Silver Marches
- Genre: Role-playing game
- Publisher: Wizards of the Coast
- Publication date: 2002
- Media type: Print
- ISBN: 0-7869-2835-2

= Silver Marches (accessory) =

2002 role-playing game supplement

Silver Marches is a supplement to the 3rd edition of the Dungeons & Dragons role-playing game.

==Contents==
Silver Marches details the region known as the Silver Marches in the Forgotten Realms setting. The book details the towns and settlements of the burgeoning Silver Marches alliance, as well as the many hazards that threaten it.
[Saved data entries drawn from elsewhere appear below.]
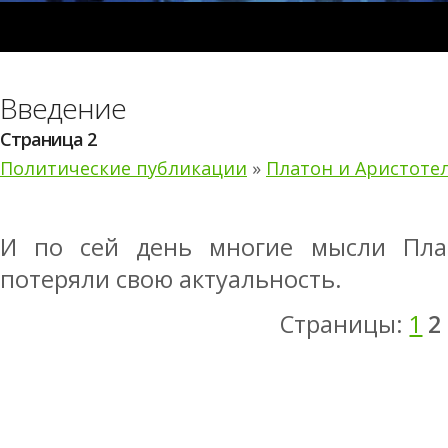
Введение
Страница 2
Политические публикации
»
Платон и Аристотел
И по сей день многие мысли Пла
потеряли свою актуальность.
Страницы:
1
2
The book notes that Silverymoon is defended by Taern Hornblade, successor to Alustriel as the High Mage of Silverymoon, with Methrammar Aerasumé of the Argent Legion, Sernius Alathar of the Knights of Silver, and Jorus Azuremantle of the Spellguard.

==Publication history==
Silver Marches was written by Ed Greenwood and Jason Carl, and published in July 2002. Cover art was by Vance Kovacs, with interior art by Matt Cavotta, Dennis Calero, Michael Dubisch, Jeff Easley, Wayne England, Raven Mimura, Matthew Mitchell, Christopher Moeller, Puddnhead, Adam Rex, Richard Sardinha, and Arnie Swekel.

==Reception==
The reviewer from Pyramid noted that Silver Marches is the first Forgotten Realms book "to transport a highly detailed chunk of the Realms into 3rd Edition", and called it "a worthy read for all DMs". The reviewer also commented on the appearance of the book: "The layout and art team really did a great job. The cover, with art by Vance Kovacs, is fine in both design and imagery; the wrap-around painting of an invading orc horde says a lot about the forging of the Silver Marches. Design and typography are top-notch, with few instances of text crowding and typographic errors. Prose is written with storytelling flair, rarely falling into repetitive style. The interior artwork lives up to WotC's fine reputation, and, though a few images are lacking, the varying styles give the book a dynamic feel. Of particular note are Christopher Moeller's portraiture and Adam Rex's dynamic compositions. Of course, one must always note Todd Lockwood's dragons."